Document passage:
Commit the changes to the BdbSchema package back to the code repository and then tag & checklist it. The new package will be registered at the next production release build or rebuild.

Ideally this operation should be performed as soon as the package is created and therefore should be automated.

Note that the <Pkg>Schema class that is declared in this procedure is only for establishing the named schema, it should not be used for any other purpose.

Return to Table of Contents.


How to register a class

This operation should only be performed by the package coordinator in charge of the package that the class resides in.

Checkout the package to which the new class belongs and add the file <Pkg>Schema.hh if it doesn't already exist. The file BdbSchema/PkgSchema.hh file can be used as a template for this purpose.

Change the package name in the following line:

#pragma ooschema <Pkg>

Add the following lines for each class that is being registered to this file in the location identified for that purpose:

class <class>;

Where <class> is the name for the new class (e.g. BdbNewClass). Add new classes at the end of the existing list if any.

Work task 1: Rewrite the paragraph of the schema registration text that begins "Checkout the package to which the new class belongs" as a short bulleted list, keeping its main facts.
Work task 2: List every name in the schema registration text that starts with "Bdb".

(Source texts of formatted documents)
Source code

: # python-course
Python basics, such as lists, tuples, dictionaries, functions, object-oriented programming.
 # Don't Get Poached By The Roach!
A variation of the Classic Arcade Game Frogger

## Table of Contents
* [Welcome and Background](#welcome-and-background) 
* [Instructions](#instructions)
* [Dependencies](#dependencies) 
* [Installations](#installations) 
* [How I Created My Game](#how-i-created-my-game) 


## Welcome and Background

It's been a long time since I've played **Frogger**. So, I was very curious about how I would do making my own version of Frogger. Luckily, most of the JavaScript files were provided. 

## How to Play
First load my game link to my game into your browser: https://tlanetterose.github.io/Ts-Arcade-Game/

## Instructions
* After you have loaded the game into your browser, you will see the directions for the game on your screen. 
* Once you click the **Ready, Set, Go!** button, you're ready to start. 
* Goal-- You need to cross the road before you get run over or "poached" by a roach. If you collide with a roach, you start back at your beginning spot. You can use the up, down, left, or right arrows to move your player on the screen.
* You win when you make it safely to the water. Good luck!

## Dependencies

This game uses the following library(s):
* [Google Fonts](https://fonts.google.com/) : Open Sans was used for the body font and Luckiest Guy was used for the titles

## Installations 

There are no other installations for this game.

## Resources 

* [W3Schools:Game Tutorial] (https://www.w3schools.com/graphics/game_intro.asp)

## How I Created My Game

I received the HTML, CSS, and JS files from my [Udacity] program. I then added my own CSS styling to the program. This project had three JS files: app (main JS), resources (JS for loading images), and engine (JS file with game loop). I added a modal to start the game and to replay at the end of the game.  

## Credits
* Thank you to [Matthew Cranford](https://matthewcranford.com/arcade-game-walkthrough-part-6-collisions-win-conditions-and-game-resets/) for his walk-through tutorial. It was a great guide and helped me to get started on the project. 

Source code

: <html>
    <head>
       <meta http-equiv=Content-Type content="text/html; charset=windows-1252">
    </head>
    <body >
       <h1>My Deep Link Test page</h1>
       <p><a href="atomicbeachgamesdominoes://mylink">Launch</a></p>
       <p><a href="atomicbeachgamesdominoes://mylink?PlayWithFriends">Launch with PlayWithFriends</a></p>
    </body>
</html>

Response box 1:
- Check out the package that the new class belongs to.
- Add the file <Pkg>Schema.hh to that package if it is not already there.
- Use the file BdbSchema/PkgSchema.hh as a template for it.

Response box 2:
- BdbSchema
- BdbSchema/PkgSchema.hh
- BdbNewClass